Author Topic: How to restart a phonon calculation?, and about the parrallelization strategies  (Read 2870 times)

0 Members and 1 Guest are viewing this topic.

Offline yqxie

  • Regular QuantumATK user
  • **
  • Posts: 15
  • Country: cn
  • Reputation: 0
    • View Profile
Dear Quantumwise staff,
      I got some problems and need your help . Thanks.
      I have a nanoribbon of 42 atoms to calculate the phonon bandstructures, and run it on a cluster, with each node of 16 cores.  I assigned the job to 3 nodes, 2 MPI processes in each node (since there are two sockets pernode).   I found this is much faster than the way to assign 16 MPI processes per nodes using total 3 nodes when the atk doing calculations such as dynamics matrix calculations. This should be attributed to the OpenMP multithreading which is very efficient in matrix operations and FFT solver. 
After all the calculations for dynamics matrix have been done (takes 2days and 5 hours), the atk continues to calculate phonon bandstrucutre. However, I found it seems to take a very long time to calculate the bandstructure.  For this job (of 42 atoms, repeat=(1,1,3) ), the calculation wasn't finished for more than 2 days.  I thought that in the calculation of the bandstructures the atk is parallelized on k points, so in this case the OpenMP no longer takes effect (I found the CPU is always around 100% occupied, indicating no multithreads). Thus, I should use more MPI processes in the calculation of bandstructure. However, as only 3*2=6 MPI process was assigned, it will take a long time to finish the calculations. Am I right? 
If this is true, I have to stop the job once the calculations of dynamics matrix were finished, (which was indicated by the lines like “ Phonon: Calculating forces for displacement 126 / 126”), and then use the checkpoint file to resume the calculation of bandstructure using more MPI processes.  So there is the second questions, how to restart a phonon calculation?  I tried to revise the script and comment the line “#bulk_configuration.update()”, and add two new lines “bulk_configuration = nlread("./checkpoint2.nc")[0]”, “bulk_configuration.update(force_restart=True)”. In the checkpoint file, there are total 42*3=126 atoms now as was repeated by 3 times. I can make sure the numbers of atoms in VNL.
But I found that atk didn’t calculate the bandstructures, instead it repeated the cell further (now it has totally 126*3=378 atoms), and calculate the dynamics matrix once more, as I found in the output file such lines like “ Phonon: Calculating forces for displacement 1 / 378”.
So, firstly, do I have to use two different parallelization strategies in phonon calculations for a large system of many atoms? I mean using OpenMP (less MPI processes pernode) in calculation of the force constant matrix (dynamic matrix), while using more MPI processes in bandstructure calculations?
Secondly, how to restart a phonon calculation?
Thanks very much.

Offline Anders Blom

  • QuantumATK Staff
  • Supreme QuantumATK Wizard
  • *****
  • Posts: 5565
  • Country: dk
  • Reputation: 93
    • View Profile
    • QuantumATK at Synopsys
No, this kind of restart will not work, because the checkpoint file is only designed for a single calculation.

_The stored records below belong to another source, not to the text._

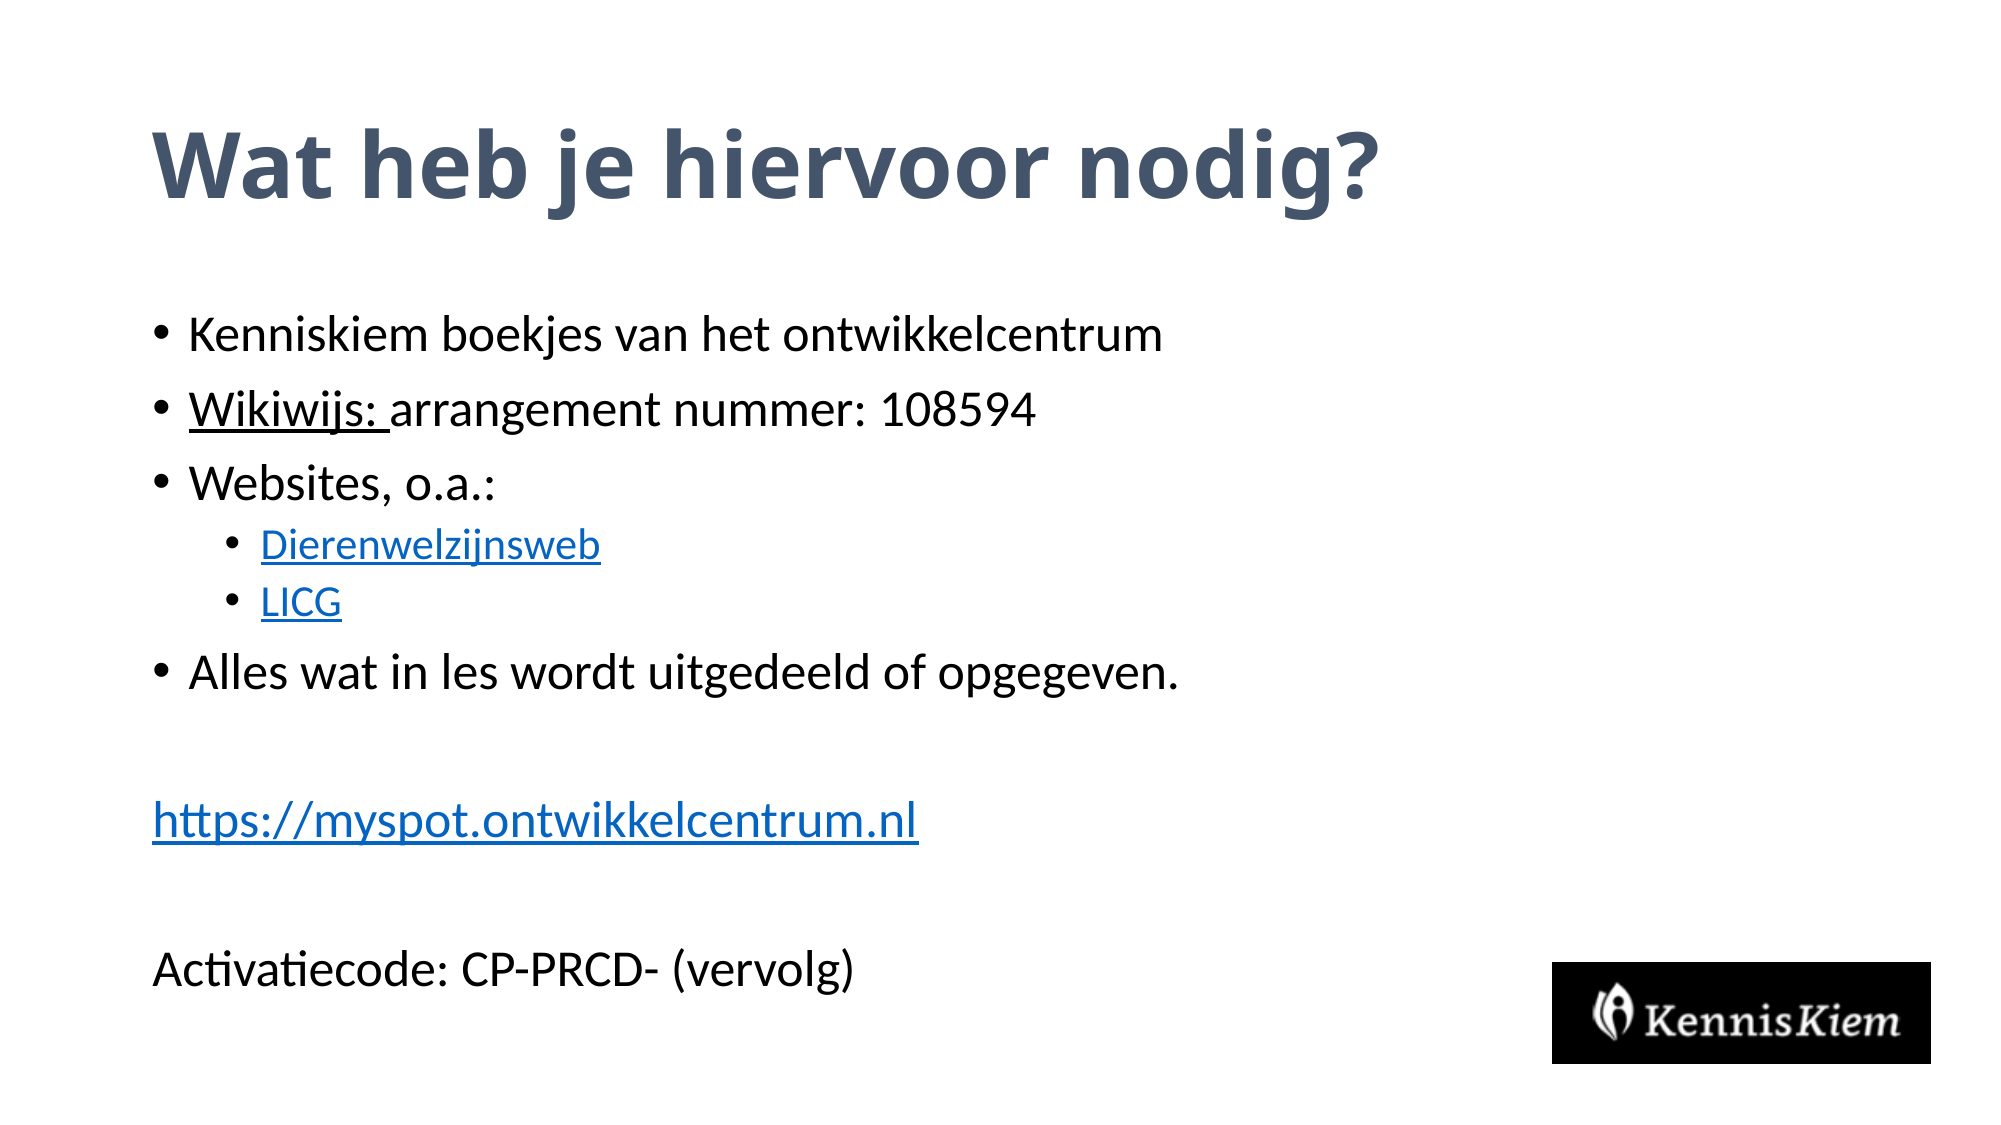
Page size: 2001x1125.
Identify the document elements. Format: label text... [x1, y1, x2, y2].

title Wat heb je hiervoor nodig? [137, 59, 1863, 278]
picture [1552, 962, 1931, 1064]
list Kenniskiem boekjes van het ontwikkelcentrum Wikiwijs: arrangement nummer: 108594 Websites, o.a.: Dierenwelzijnsweb LICG Alles wat in les wordt uitgedeeld of opgegeven. https://myspot.ontwikkelcentrum.nl Activatiecode: CP-PRCD- (vervolg) [137, 299, 1863, 1014]
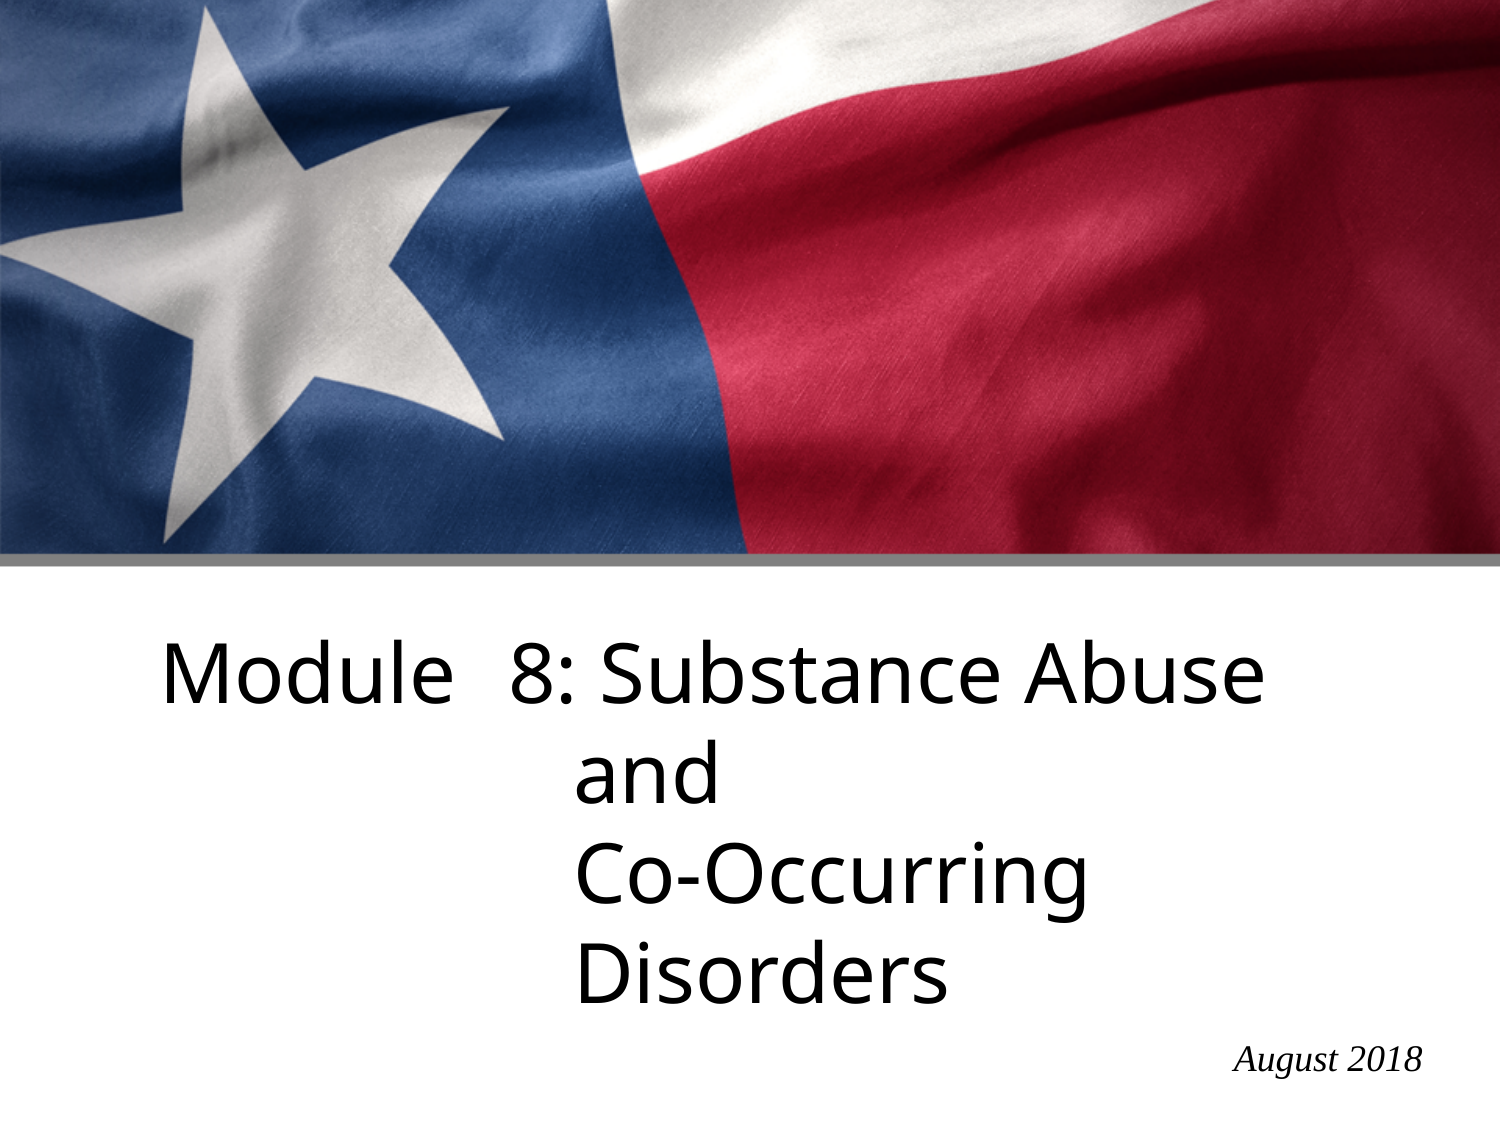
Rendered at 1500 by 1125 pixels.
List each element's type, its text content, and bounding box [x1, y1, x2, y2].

picture [0, 0, 1500, 1125]
title 8: Substance Abuse and Co-Occurring Disorders [493, 612, 1438, 901]
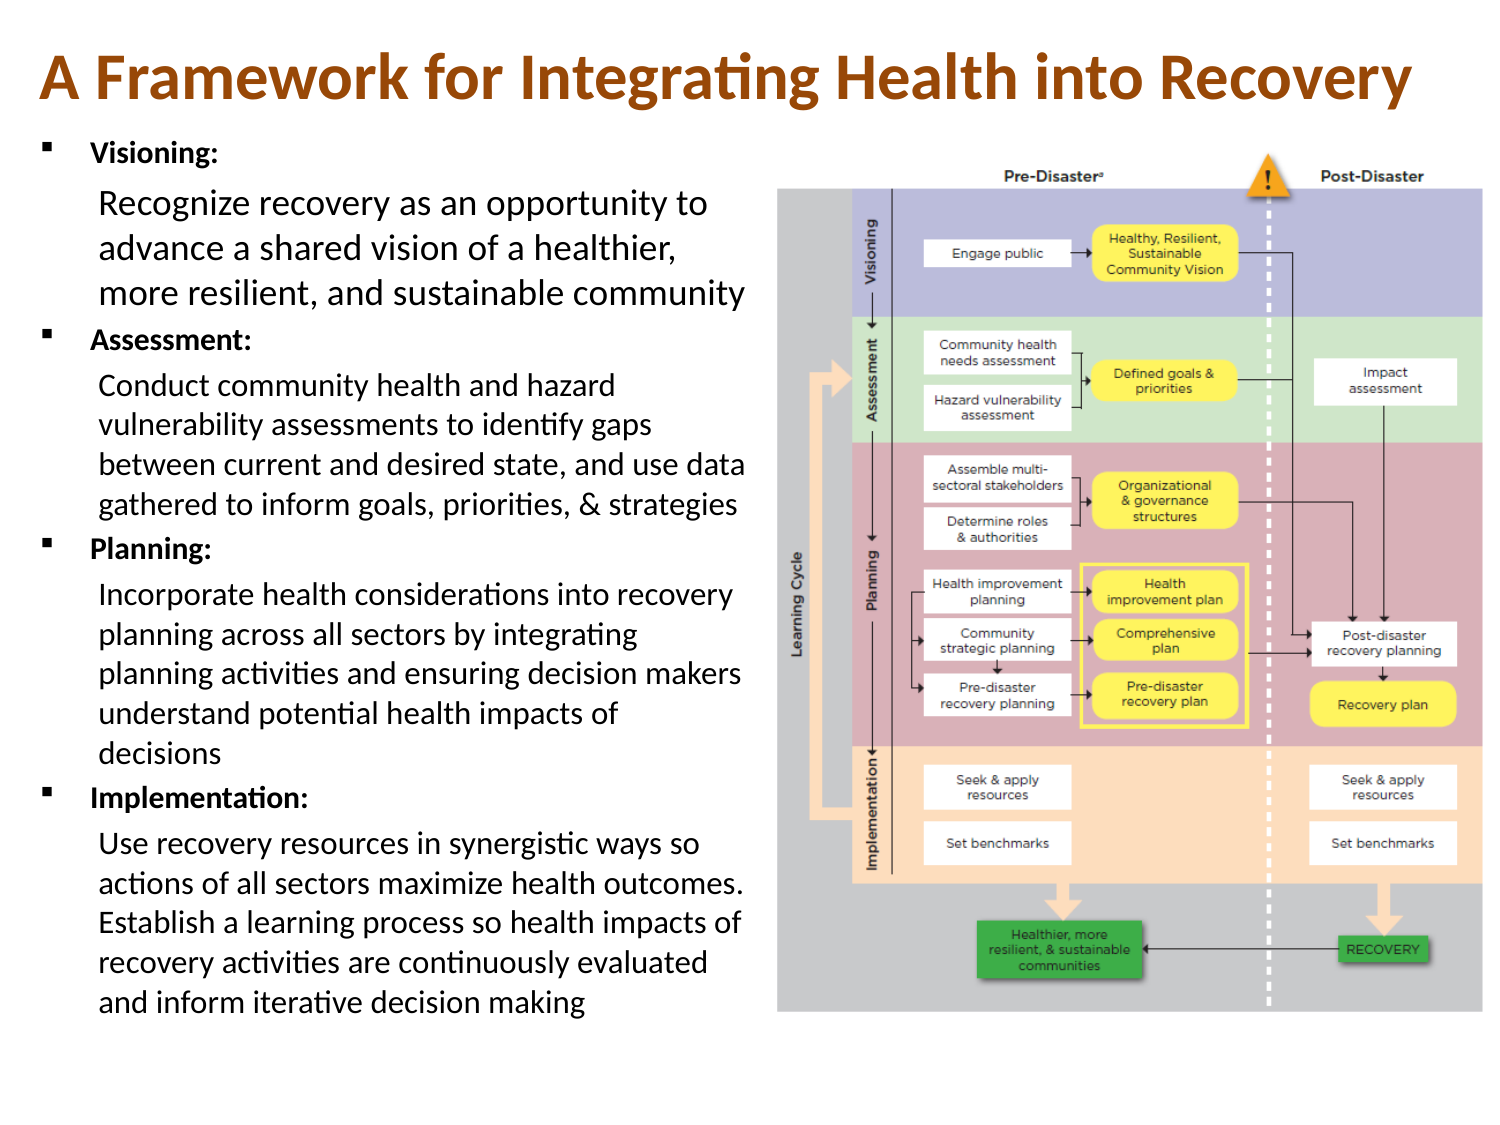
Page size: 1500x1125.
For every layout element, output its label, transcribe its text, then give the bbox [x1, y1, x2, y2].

list Visioning: Recognize recovery as an opportunity to advance a shared vision of a healthier, more resilient, and sustainable community Assessment: Conduct community health and hazard vulnerability assessments to identify gaps between current and desired state, and use data gathered to inform goals, priorities, & strategies Planning: Incorporate health considerations into recovery planning across all sectors by integrating planning activities and ensuring decision makers understand potential health impacts of decisions Implementation: Use recovery resources in synergistic ways so actions of all sectors maximize health outcomes. Establish a learning process so health impacts of recovery activities are continuously evaluated and inform iterative decision making [24, 125, 764, 1088]
picture [763, 146, 1500, 1023]
title A Framework for Integrating Health into Recovery [24, 0, 1499, 146]
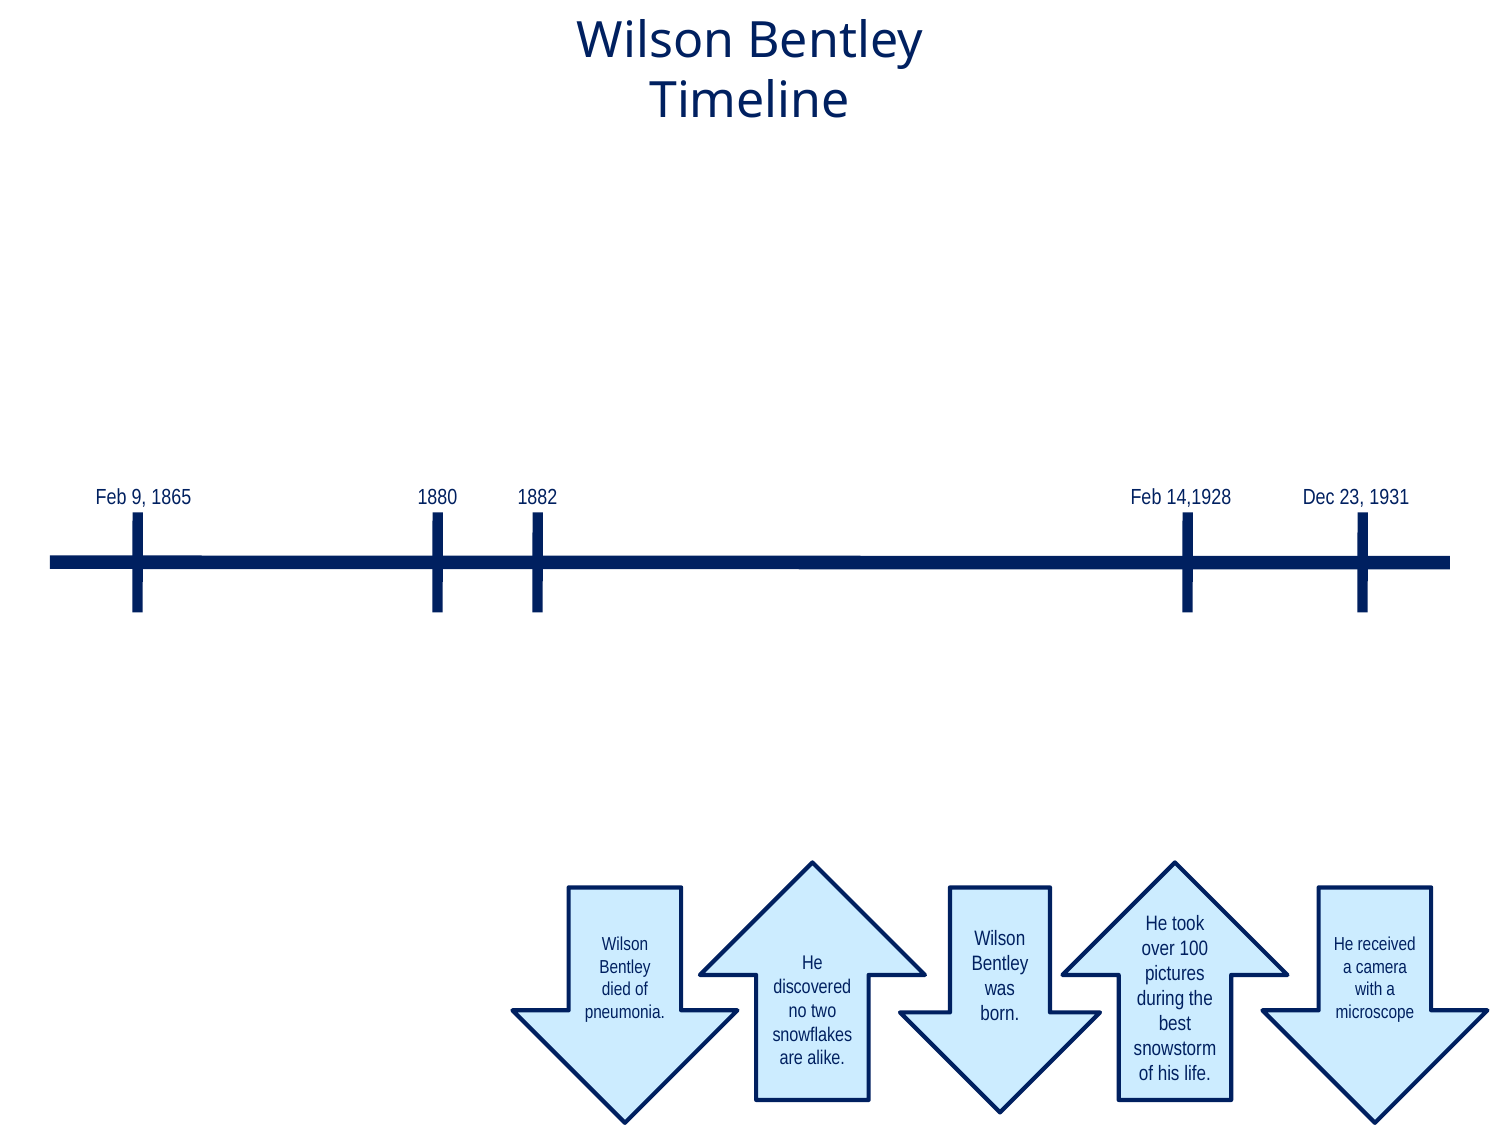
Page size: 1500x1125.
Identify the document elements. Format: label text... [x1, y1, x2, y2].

In ATK 2015 you will be able to save the dynamical matrix, that will make it easier to use different parallelization strategies, etc. In general, computing the dynamical matrix parallelizes linearly up to 3N MPI processes, where N is the number of atoms (in the original system - not the repeated one), whereas the phonon band structure calculation is parallel over q-points (also MPI). So in principle yes, you can tune the strategy based on this, but in 2014 you cannot save the dynamical matrix and so it will not work. But since you probably have more than enough q-points to parallelize over, just run it on as many nodes as you want.

If you are using DFT, you will not really have any benefit from OpenMP so just use MPI - and make sure to turn threading off with OMP_NUM_THREADS=1! For ATKClassical there is some benefit of OpenMP but you will only see this for very large structures (many thousand atoms). Since the MPI scaling for these calculations is basically linear, just stick to MPI.
« Last Edit: February 22, 2015, 22:24 by Anders Blom »

Offline yqxie

  • Regular QuantumATK user
  • **
  • Posts: 15
  • Country: cn
  • Reputation: 0
    • View Profile
 Thanks very much! Looking forward to the release of ATK2015.